* [Selected excerpt]:
◇ ◇ ◇ ◇

Re: sub-query optimization

From: Brad Hilton <bhilton(at)vpop(dot)net>
To: Tom Lane <tgl(at)sss(dot)pgh(dot)pa(dot)us>
Cc: pgsql-sql(at)postgresql(dot)org
Subject: Re: sub-query optimization
Date: 2003-02-14 22:26:18
Message-ID: 1045261577.29960.105.camel@aragorn.vpop.net
Views: Raw Message | Whole Thread | Download mbox | Resend email
Thread:
Lists: pgsql-sql

On Fri, 2003-02-14 at 14:08, Tom Lane wrote:
> Brad Hilton <bhilton(at)vpop(dot)net> writes:
> > ... If I modify the query slightly:
>
> > --------
> > select 1 from article_categories
> > -->
> > select 1 from articles, article_categories
> > ---------
>
> > the query takes 98 msec.
>
> Yeah, because then the sub-query is a constant (it doesn't depend on the
> current outer row at all) and so it is only evaluated once, not once per
> outer row. Unfortunately, that approach probably gives the wrong
> answers...

Ah, that makes sense. But does it surprise you that when I manipulate
the dataset such that the inner query matches 0 records, the total query
takes so much longer?

Unfortunately, after following the suggestions of several kind posters,
the resulting queries are pretty slow compared to my example which used
'exists.'

The fact that the query takes so long in certain dataset conditions is
surprising me. Watch the following results:

psql> update categories set restrict_views = FALSE;

explain analyze select * from articles where exists
(select 1 from article_categories, categories
where
article_categories.article_id = articles.id and
categories.restrict_views = FALSE and
article_categories.category_id = categories.id
)

◇ ◇ ◇ ◇

* [List of tasks]:
1 – In the sub-query optimization thread, why does the sub-query run only once after the change to "select 1 from articles, article_categories"?
2 – Carry on the sub-query optimization thread from its last line.

* [Dataset]:
◇ ◇ ◇ ◇

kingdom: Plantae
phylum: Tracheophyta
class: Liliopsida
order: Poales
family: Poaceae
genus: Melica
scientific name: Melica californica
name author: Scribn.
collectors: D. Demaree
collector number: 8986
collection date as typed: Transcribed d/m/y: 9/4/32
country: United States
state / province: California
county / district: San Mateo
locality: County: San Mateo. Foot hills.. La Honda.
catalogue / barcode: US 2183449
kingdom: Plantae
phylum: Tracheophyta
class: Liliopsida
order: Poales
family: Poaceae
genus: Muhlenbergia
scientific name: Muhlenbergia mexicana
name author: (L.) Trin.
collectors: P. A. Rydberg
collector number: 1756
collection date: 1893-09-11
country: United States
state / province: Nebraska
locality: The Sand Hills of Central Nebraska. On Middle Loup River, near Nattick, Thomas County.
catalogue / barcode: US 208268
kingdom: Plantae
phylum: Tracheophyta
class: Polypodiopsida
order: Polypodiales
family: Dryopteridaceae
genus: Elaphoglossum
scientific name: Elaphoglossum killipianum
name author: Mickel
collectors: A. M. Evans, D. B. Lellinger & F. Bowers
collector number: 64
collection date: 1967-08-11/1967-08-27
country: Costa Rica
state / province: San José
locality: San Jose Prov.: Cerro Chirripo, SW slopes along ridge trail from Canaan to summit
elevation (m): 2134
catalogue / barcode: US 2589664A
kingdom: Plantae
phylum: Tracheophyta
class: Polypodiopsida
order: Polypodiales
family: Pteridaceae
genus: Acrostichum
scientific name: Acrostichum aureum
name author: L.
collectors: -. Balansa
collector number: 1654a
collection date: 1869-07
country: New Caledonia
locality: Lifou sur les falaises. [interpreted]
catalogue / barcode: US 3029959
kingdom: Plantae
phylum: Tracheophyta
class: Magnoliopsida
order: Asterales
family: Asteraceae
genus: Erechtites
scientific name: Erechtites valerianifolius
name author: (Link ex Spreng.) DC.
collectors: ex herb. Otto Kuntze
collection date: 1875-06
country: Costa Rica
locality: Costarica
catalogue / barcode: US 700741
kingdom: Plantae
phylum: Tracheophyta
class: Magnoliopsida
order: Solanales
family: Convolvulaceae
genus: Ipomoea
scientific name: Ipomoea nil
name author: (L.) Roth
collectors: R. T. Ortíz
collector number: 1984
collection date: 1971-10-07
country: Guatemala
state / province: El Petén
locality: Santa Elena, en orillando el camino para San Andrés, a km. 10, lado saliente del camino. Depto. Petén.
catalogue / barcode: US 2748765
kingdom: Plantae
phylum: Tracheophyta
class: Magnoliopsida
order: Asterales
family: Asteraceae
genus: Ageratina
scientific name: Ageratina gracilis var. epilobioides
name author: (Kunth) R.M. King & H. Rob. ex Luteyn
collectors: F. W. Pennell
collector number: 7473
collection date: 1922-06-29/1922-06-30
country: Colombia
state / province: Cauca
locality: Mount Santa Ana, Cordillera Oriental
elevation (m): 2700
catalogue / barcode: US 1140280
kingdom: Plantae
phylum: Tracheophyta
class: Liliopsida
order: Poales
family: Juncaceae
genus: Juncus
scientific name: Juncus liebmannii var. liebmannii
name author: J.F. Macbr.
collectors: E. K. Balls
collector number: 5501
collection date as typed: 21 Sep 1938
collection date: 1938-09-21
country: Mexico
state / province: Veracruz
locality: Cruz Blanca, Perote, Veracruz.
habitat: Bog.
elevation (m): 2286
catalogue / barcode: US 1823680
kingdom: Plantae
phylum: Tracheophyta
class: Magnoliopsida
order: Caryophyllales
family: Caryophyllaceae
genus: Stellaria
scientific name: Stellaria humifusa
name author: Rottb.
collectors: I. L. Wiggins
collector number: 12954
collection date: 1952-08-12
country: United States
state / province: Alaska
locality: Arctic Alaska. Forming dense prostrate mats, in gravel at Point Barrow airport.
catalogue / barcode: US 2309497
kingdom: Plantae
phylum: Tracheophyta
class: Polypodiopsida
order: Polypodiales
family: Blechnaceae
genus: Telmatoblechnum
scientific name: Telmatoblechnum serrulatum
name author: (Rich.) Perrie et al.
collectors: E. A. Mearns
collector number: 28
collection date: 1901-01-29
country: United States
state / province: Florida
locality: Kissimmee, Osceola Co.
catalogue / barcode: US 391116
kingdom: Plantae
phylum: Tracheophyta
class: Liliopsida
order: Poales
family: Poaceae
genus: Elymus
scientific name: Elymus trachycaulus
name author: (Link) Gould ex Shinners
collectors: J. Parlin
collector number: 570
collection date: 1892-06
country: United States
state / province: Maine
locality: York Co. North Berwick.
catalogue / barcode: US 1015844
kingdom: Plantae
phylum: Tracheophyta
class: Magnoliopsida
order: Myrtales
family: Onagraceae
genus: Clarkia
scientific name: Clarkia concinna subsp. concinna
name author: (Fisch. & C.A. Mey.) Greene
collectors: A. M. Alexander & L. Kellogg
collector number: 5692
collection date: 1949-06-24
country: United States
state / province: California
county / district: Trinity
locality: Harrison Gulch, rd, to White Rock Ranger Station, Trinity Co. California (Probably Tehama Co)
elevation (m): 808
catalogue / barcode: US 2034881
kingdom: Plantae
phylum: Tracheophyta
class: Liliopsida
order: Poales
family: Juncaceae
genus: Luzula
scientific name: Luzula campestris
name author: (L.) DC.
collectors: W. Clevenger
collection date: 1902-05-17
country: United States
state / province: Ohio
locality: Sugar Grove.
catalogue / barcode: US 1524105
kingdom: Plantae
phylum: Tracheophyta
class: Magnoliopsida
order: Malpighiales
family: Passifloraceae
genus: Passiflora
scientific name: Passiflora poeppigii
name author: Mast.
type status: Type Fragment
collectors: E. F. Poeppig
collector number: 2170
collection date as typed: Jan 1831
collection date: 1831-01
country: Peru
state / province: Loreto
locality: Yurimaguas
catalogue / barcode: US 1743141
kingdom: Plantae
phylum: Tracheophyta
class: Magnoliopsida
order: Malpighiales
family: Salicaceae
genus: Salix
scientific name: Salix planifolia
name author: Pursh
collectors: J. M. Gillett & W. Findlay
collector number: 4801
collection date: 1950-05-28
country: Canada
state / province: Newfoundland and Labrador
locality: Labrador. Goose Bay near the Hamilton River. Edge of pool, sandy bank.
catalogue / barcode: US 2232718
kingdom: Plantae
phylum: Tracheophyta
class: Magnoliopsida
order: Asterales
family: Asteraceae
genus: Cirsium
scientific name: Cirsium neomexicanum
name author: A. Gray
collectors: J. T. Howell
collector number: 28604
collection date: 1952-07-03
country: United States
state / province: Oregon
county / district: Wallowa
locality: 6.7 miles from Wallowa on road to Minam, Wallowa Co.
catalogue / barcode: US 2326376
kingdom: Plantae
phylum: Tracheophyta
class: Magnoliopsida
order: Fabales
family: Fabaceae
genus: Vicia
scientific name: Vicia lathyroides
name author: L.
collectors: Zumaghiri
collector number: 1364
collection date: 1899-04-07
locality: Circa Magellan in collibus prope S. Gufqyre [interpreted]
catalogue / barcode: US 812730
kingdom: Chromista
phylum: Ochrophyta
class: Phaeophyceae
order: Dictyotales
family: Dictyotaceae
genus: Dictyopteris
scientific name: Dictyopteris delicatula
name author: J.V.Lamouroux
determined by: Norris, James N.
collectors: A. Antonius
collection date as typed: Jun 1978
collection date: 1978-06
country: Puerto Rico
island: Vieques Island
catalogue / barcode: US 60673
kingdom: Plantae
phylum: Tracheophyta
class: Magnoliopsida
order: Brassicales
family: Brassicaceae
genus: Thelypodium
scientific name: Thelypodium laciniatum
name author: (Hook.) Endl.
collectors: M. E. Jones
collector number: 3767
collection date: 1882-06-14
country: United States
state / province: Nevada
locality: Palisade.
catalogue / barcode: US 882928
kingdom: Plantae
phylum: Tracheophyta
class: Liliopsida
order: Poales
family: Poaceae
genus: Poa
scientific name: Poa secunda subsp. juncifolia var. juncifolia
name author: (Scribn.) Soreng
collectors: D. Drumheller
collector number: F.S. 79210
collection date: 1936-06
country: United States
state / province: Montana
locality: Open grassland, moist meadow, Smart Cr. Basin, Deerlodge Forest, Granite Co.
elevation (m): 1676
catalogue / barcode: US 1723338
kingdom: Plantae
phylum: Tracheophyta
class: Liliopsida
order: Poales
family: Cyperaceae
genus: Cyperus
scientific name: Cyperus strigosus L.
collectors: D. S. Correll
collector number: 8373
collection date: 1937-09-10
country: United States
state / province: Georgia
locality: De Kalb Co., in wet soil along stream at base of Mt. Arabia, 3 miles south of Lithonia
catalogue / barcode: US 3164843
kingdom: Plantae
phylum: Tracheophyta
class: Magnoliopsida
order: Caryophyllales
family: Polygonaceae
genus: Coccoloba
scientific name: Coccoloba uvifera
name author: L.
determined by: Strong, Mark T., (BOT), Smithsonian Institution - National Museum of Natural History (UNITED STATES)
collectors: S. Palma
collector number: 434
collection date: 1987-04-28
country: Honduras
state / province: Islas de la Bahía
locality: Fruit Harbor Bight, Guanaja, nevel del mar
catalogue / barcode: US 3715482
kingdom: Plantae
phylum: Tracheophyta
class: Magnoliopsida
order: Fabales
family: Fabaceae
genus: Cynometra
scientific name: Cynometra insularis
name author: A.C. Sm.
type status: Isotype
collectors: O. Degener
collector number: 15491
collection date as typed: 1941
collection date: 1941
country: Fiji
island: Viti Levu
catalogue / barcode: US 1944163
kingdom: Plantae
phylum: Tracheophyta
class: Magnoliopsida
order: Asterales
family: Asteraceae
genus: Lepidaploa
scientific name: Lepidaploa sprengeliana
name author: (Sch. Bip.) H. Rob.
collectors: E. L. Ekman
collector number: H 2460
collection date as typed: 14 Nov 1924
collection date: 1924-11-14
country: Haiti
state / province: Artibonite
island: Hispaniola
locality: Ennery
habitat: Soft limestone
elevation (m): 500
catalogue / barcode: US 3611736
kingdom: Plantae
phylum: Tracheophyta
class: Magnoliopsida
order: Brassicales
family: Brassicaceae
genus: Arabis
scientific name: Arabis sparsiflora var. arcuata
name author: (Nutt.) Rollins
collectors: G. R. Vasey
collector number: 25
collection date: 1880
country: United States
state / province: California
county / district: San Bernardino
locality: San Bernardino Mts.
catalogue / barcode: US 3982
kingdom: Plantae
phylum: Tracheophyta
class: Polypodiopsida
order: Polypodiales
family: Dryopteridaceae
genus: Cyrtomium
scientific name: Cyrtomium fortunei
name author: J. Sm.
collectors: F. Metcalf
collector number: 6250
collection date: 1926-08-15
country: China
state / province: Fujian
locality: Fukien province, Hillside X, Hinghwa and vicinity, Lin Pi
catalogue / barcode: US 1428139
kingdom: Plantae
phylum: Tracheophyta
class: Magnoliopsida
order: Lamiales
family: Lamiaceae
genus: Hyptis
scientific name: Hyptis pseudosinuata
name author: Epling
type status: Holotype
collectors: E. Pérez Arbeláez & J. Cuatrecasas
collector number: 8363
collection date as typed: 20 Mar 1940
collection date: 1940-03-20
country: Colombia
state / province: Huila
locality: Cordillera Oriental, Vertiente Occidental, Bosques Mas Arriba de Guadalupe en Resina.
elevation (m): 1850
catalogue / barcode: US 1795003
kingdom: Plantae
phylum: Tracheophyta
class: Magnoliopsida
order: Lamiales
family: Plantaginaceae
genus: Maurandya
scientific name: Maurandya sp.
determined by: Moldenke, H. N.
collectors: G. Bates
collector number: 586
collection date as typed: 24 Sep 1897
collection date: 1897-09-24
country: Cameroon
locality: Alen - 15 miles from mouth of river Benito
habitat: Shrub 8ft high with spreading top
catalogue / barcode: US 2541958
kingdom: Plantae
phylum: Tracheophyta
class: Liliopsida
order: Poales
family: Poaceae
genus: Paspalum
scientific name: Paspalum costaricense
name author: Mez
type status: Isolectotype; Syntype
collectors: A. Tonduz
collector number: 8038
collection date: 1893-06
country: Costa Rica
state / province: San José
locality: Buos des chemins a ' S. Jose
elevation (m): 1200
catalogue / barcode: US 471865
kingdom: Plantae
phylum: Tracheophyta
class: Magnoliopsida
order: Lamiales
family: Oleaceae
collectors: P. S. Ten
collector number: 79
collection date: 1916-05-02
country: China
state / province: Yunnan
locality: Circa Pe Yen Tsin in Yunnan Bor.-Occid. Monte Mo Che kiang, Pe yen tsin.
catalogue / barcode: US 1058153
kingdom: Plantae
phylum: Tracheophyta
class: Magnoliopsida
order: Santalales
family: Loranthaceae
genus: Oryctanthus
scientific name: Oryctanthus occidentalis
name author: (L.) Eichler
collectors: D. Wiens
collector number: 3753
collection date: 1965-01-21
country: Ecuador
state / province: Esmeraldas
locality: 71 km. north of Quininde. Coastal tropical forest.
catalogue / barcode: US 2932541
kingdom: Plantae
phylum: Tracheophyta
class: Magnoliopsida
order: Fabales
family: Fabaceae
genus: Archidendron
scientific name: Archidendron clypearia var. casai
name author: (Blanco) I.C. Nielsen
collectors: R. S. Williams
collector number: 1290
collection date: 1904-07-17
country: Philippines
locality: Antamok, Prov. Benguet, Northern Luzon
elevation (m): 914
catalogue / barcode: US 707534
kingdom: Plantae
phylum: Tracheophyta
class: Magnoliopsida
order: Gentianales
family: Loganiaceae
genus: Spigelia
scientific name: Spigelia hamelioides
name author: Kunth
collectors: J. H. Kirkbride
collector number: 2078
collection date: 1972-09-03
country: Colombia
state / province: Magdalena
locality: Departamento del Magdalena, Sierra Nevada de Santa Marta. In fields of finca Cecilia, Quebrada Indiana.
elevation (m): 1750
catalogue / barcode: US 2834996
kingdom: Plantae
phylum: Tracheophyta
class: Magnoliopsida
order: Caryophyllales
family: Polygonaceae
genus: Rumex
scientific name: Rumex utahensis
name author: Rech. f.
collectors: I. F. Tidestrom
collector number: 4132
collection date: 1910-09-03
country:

◇ ◇ ◇ ◇

* [Results for each task]:
1 – It no longer depends on the current outer row, so it is a constant and is evaluated once rather than once per outer row.

2 –
and
post_status = 'publish'
order by publish_time desc limit 10;
Total runtime: 0.69 msec

psql> update categories set restrict_views = TRUE;
explain analyze select * from articles where exists
(select 1 from article_categories, categories
where
article_categories.article_id = articles.id and
categories.restrict_views = FALSE and
article_categories.category_id = categories.id
)
and
post_status = 'publish'
order by publish_time desc limit 10;

Total runtime: 27490.84 msec

Is that a surprising result? I would think that the second time things
would be faster because there are no matches to the inner query. In
fact, if I execute the inner query by itself, minus the reference to the
articles table, it executes lightning fast. (0.07 msec)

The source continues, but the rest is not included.